サプライチェーンマネージメントとか電子調達が話題になって、アメリカでは1999年頃からインターネットで印刷受発注のECサイトを作って、一種の仲介業務をするビジネスが続々と登場した。一般にプリントドットコムと呼ばれるものはすでに100以上あるが、実際にこれらの機能を印刷物発注者が理解して使い出したのは実質的には2000年に入ってからである。

最も盛んと思われるのは金融関係の大企業が、そのようなECサイトを介して印刷発注をオンラインで行うパターンである。主に企業の印刷物がECといった形で扱われるのは、オフィスのパソコンから文具まで必要なものが殆どインターネットで調達できるようになったことと期を一にしている。

出版物は出版社と特定の印刷会社が長期の契約に基づいて仕事をするケースが多いので、オープンなECではなく、オンライン化やお互いのワークフローの結合は1対1のB2Bで行われる傾向にある。商業印刷物の取引がこれからEC化しようとしているが、さまざまな形態があり、まだEC化モデルというのはよく見えない。
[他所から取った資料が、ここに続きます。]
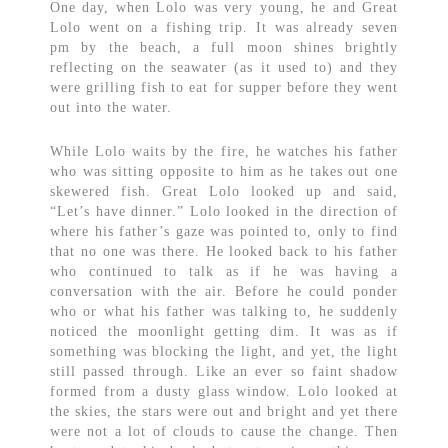
One day, when Lolo was very young, he and Great
Lolo went on a fishing trip. It was already seven
pm by the beach, a full moon shines brightly
reflecting on the seawater (as it used to) and they
were grilling fish to eat for supper before they went
out into the water.
While Lolo waits by the fire, he watches his father
who was sitting opposite to him as he takes out one
skewered fish. Great Lolo looked up and said,
“Let’s have dinner.” Lolo looked in the direction of
where his father’s gaze was pointed to, only to find
that no one was there. He looked back to his father
who continued to talk as if he was having a
conversation with the air. Before he could ponder
who or what his father was talking to, he suddenly
noticed the moonlight getting dim. It was as if
something was blocking the light, and yet, the light
still passed through. Like an ever so faint shadow
formed from a dusty glass window. Lolo looked at
the skies, the stars were out and bright and yet there
were not a lot of clouds to cause the change. Then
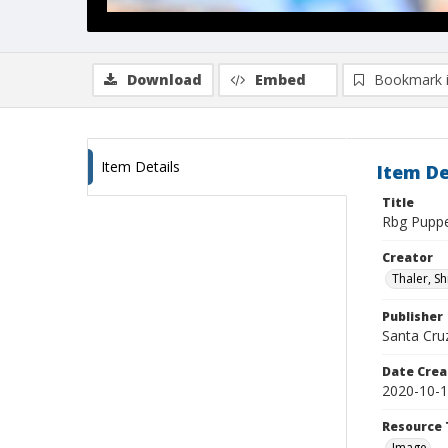
Download
Embed
Bookmark 
Item Details
Item De
Title
Rbg Pupp
Creator
Thaler, S
Publisher
Santa Cruz
Date Crea
2020-10-
Resource 
Image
例えばECサイトの仲介費を受発注のどちらが負担するのかということもなかなか決め難いものである。

drupa2000はこういう多くのECサイトが出展したショウケースでもあった。その殆どが従来の受発注の手続きを合理化する目的をもっているために、既存の慣行を継承する気がない点が特徴的である。つまり印刷物制作において、その材料代やマシンコストの償却などの切り詰めようは殆ど無くなり、むしろ制作準備や進行・チェックなどの人的コストの削減の方が改善しやすいというのが欧米の考え方である。ここらが日本人ならどう考えるのだろうかと思案してしまう点である。

アメリカで軌道に乗り始めた印刷のECサイトは日本にも上陸し始め、2000年に入って市場調査や会社設立が慌しくなってきている。また日本独自の印刷ECサイトも動き出している。しかしITの仕組みさえ導入すれば効果が上がるのではなく、ITを活かせるよう土台をデジタル化し、それに伴って既存の商習慣の破壊を行うことこそが先決のはずである。